We feel that it would set him back if he knew how really happy we were while he was away at school. I know; that’s another bad mother badge for me. But you don’t understand; you can’t. Normal children demand all of you, night and day. They want and deserve to have you all to themselves, some of the time at least. But troubled children want all of you and then more and more. They want things inside of you that you didn’t even know were there. They mine the depths of you, pillage every resource and then still it’s not enough. I have been filling myself up again-spending time with my husband, working out, reading, seeing films. I’ve applied for a job at the local bookstore café, just something to reconnect me to the world, to my love of literature. When our boy comes home on the weekends, I’m a better mother, a better person. I am fresh to the fight on Friday afternoon.

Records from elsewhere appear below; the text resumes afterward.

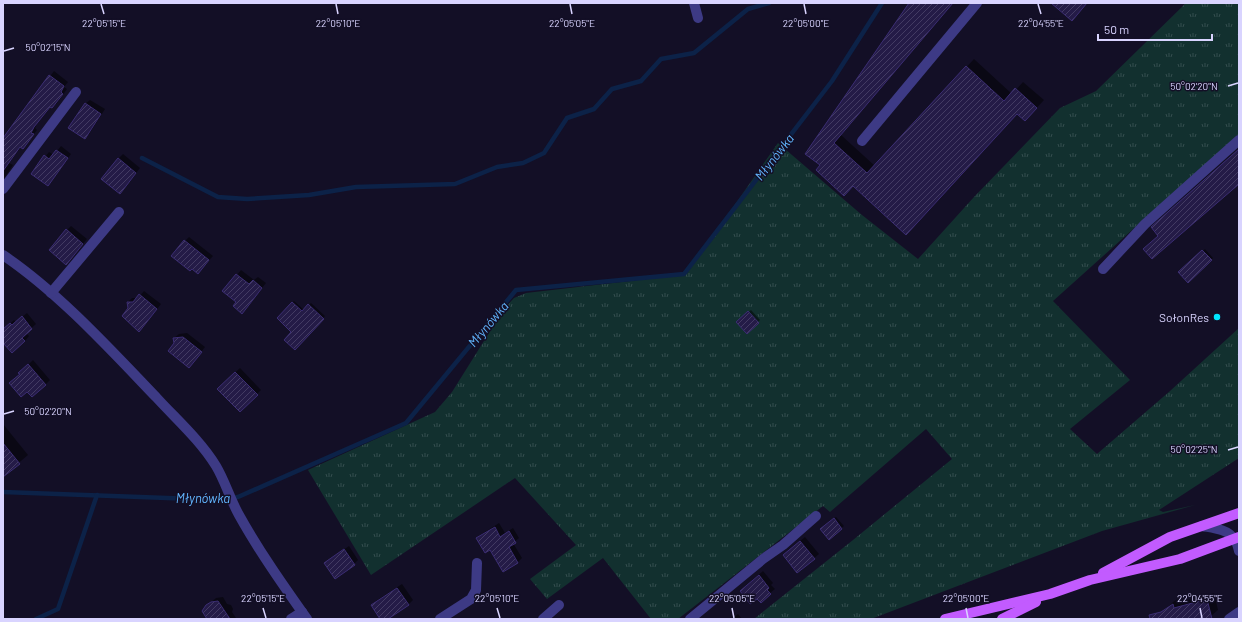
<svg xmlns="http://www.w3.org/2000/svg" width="1242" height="622" font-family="Barlow,sans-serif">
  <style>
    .grass { fill: url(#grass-tufts) }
    .shadow { fill: #0007 }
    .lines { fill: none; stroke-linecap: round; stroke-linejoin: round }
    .stream { stroke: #0c2248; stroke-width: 4.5 }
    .building { fill: url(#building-hatch); stroke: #3b2d73 }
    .minor { stroke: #3d3a85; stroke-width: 10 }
    .major { stroke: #c25bff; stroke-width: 10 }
    .ticks { fill: none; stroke: #d9d4ff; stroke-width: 1.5 }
    .poi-dot { fill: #00e5ff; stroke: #130f26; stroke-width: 1.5 }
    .labels { text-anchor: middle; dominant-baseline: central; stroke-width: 3; stroke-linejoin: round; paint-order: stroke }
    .poi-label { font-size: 12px; fill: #d9d4ff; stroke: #130f26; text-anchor: end }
    .water-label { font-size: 13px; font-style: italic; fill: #62b6ff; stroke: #130f26 }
    .ticks-label { font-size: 10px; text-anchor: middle; fill: #d9d4ff; stroke: #130f26; stroke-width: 3; stroke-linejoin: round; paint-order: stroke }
  </style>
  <defs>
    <pattern id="grass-tufts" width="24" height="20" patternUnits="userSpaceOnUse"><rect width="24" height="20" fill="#12302f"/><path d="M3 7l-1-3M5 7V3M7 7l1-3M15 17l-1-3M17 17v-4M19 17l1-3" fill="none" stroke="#344d4e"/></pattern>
    <pattern id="building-hatch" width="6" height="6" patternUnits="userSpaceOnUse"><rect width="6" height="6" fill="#241b47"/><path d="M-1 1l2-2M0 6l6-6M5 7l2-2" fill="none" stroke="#433b63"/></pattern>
  </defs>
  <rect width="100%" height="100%" fill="#130f26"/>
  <polygon class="grass" points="1186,3 1239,3 1239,134 1053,301 1130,380 1070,429 1097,454 1170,391 1239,328 1239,458 1159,510 1163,512 1195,505 1102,531 871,619 754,619 853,540 952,459 926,429 830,512 823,506 678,619 651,619 603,558 547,599 530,579 576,545 515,478 371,575 308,470 435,412 452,392 504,309 514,298 526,293 665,277 683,272 694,263 778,143 862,215 918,259 974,197 1060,108 1096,91"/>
  <g class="shadow">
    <polygon points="911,3 953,3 841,135 875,166 974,59 1012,94 1023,82 1044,100 1032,113 1017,113 853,185 806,154"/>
    <polygon points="54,71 68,82 64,87 67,89 57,103 52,107 50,106 38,121 35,128 37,130 27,143 23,148 21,147 9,163 13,165 3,180 3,140"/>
    <polygon points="90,100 105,109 89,134 85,138 85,104"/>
    <polygon points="61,146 71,154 52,180 32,173 49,152 54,155"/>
    <polygon points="123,154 140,168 124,188 118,159"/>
    <polygon points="71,226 87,239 70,259 67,230"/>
    <polygon points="189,237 213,256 198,272 185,241"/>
    <polygon points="1205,249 1213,258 1188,282 1180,272"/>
    <polygon points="241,270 254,280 258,277 266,283 246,308 224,291"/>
    <polygon points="144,291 161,304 143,327 128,302 132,298 138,298"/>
    <polygon points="294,301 304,310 311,303 325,316 295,349 293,332 278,318"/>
    <polygon points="751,310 760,320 747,332 738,322"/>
    <polygon points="27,313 36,324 26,333 29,336 25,341 3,342 3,330 14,320 16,322"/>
    <polygon points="187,333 205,347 193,362 175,343 174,338 179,334"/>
    <polygon points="33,360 50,380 45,385 20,373"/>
    <polygon points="240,368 261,390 240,411 218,389"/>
    <polygon points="3,424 28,455 3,476"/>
    <polygon points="836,517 844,526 829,538 824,527"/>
    <polygon points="499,523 505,533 513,528 519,538 513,543 522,558 518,562 504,570 490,549 477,538 482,534"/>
    <polygon points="805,537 819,554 798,572 788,551"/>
    <polygon points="349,546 358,560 354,564 325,563"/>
    <polygon points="763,571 773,583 771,585 775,589 770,593 757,597 745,587"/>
    <polygon points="402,584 413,600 408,605 386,619 381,619 372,605 376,601"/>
    <polygon points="1214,593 1218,610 1211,616 1202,619 1157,619 1173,602 1179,598 1180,602"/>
    <polygon points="223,597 227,604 231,605 233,609 232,612 236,618 235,619 207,619 208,618 207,606 216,598"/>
    <polygon points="738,614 742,619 731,619"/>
  </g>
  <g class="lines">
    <g class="stream">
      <polyline points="142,158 218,197 247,199 309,195 356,187 455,184 497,167 523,163 544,153 567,118 594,109 612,89 641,81 661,59 694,53 748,9 769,3"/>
      <polyline points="3,492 222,500 238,497 406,423 516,290 684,274 832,81 882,3"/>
      <polyline points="36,619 58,609 97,495"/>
    </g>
  </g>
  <g class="building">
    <polygon points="909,3 953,3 834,143 867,173 966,66 1004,101 1015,88 1037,108 1025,121 1017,114 906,235 853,186 844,196 816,170 820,165 805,154"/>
    <polygon points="1051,3 1087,3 1072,21"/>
    <polygon points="49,75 64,86 61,92 63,94 52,108 50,107 34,127 31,133 34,134 23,149 20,147 3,171 3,138"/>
    <polygon points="85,103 101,114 85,139 68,128"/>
    <polygon points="1239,149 1239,184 1152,259 1143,249 1158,236 1151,227"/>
    <polygon points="56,150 68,158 48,186 31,174 44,155 49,159"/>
    <polygon points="118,158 136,173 120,194 101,179"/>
    <polygon points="66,229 83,244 66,265 49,250"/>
    <polygon points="184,240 209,260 198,274 192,269 190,271 171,256"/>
    <polygon points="1202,250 1212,260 1188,283 1178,272"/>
    <polygon points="236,274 249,284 253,280 262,288 242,314 233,306 236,302 222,291"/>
    <polygon points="139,294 157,309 139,332 122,316 128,308 127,302 133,302"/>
    <polygon points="292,302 302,311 308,304 324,319 295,350 284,340 291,332 277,318"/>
    <polygon points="748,311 759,323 747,334 736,322"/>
    <polygon points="22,316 32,329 22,338 25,341 12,353 3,343 3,329 10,323 12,325"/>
    <polygon points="183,337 202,352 189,368 168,351 174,343 173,338"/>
    <polygon points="28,364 46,385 32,397 27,392 21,397 9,383 20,374 18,373"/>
    <polygon points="235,372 258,395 240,412 217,389"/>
    <polygon points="3,443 20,464 3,477"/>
    <polygon points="834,518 842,529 829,540 820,529"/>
    <polygon points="495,527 500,537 509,531 516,543 509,547 518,563 503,572 490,550 485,553 476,538"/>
    <polygon points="800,541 815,559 797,573 783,555"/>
    <polygon points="344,549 355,565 335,579 324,563"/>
    <polygon points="759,575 769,588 767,590 771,594 761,603 757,599 750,604 740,591"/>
    <polygon points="397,588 409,605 388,619 380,619 371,605"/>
    <polygon points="1207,599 1212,619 1150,619 1149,615 1161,612 1173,604 1174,608"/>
    <polygon points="218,601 230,619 207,619 202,611 206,605 211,602"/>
  </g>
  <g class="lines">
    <g class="minor">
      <polyline points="694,3 698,18"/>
      <polyline points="862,141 977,3"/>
      <polyline points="3,189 76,92"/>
      <path d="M 3,255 C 58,292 110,349 156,397 C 176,419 200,440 216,466 C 225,481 230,499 239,515 C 259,551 283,585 307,619"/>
      <polyline points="1103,269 1145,224 1239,140"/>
      <polyline points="51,293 119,212"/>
      <path d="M 1202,526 C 1212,528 1228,529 1234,539 C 1237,542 1238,547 1239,551"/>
      <polyline points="291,619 302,612"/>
      <polyline points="440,619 471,599 476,590 477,563"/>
      <polyline points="543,619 559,605"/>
      <polyline points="690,619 763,559 783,545 816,516"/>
      <polyline points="1229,619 1239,612"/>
    </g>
    <g class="major">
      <polyline points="1103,573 1170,537 1239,513"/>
      <polyline points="945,619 1050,594 1090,580 1180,559 1239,537"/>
      <polyline points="1002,619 1036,602"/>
    </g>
  </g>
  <path class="ticks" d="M 101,4 L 104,14M 336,4 L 338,14M 570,4 L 572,14M 804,4 L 806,14M 1038,4 L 1041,14M 4,51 L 14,48M 1228,86 L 1238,83M 4,414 L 14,411M 1228,450 L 1238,447M 263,608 L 266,618M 497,608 L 500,618M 732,608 L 734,618M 966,608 L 968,618M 1200,608 L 1202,618"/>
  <circle class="poi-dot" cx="1217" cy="317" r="4"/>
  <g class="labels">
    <g class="poi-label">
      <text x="1209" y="317">SołonRes</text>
    </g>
    <g class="water-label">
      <text transform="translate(774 157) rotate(-52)">Młynówka</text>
      <text transform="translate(488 324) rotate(-50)">Młynówka</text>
      <text x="203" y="498">Młynówka</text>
    </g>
  </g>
  <g class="ticks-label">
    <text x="104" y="27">22°05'15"E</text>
    <text x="338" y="27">22°05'10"E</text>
    <text x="572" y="27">22°05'05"E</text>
    <text x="806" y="27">22°05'00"E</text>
    <text x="1041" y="27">22°04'55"E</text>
    <text x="48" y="51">50°02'15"N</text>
    <text x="1194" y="90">50°02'20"N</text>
    <text x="48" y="415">50°02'20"N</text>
    <text x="1194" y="453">50°02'25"N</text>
    <text x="263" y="602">22°05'15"E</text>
    <text x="497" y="602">22°05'10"E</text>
    <text x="732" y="602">22°05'05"E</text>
    <text x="966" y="602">22°05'00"E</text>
    <text x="1200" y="602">22°04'55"E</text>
  </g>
  <rect width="1242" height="622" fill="none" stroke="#d9d4ff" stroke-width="8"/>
  <path d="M1098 34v6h114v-6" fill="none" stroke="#d9d4ff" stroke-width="2"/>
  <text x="1104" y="34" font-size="12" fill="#d9d4ff" stroke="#130f26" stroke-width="3" paint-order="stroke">50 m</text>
</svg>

Since the first time I’ve started visiting with you, diary, I feel strong. I am in love again. I am hopeful for my son and for our family. I am almost afraid to say it. But I really believe, in my deepest heart, that everything is going to be all right.
21
Once I pushed a little boy off the jungle gym at school. I won’t forget the look on his face as he fell. The wide surprise in his eyes, the O of his mouth as he felt himself tilt off the metal surface and gravity took him down hard. He landed on his arm funny and it broke, twisted at an unnatural angle beneath him. There was a snap, an ugly sound that caused me to cringe inside. And then a loud wail of pain and fear. A swarm of adults flew from their playground posts. I stood above him, looking down. Much was made of my “flat affect” in that moment, my total lack of remorse.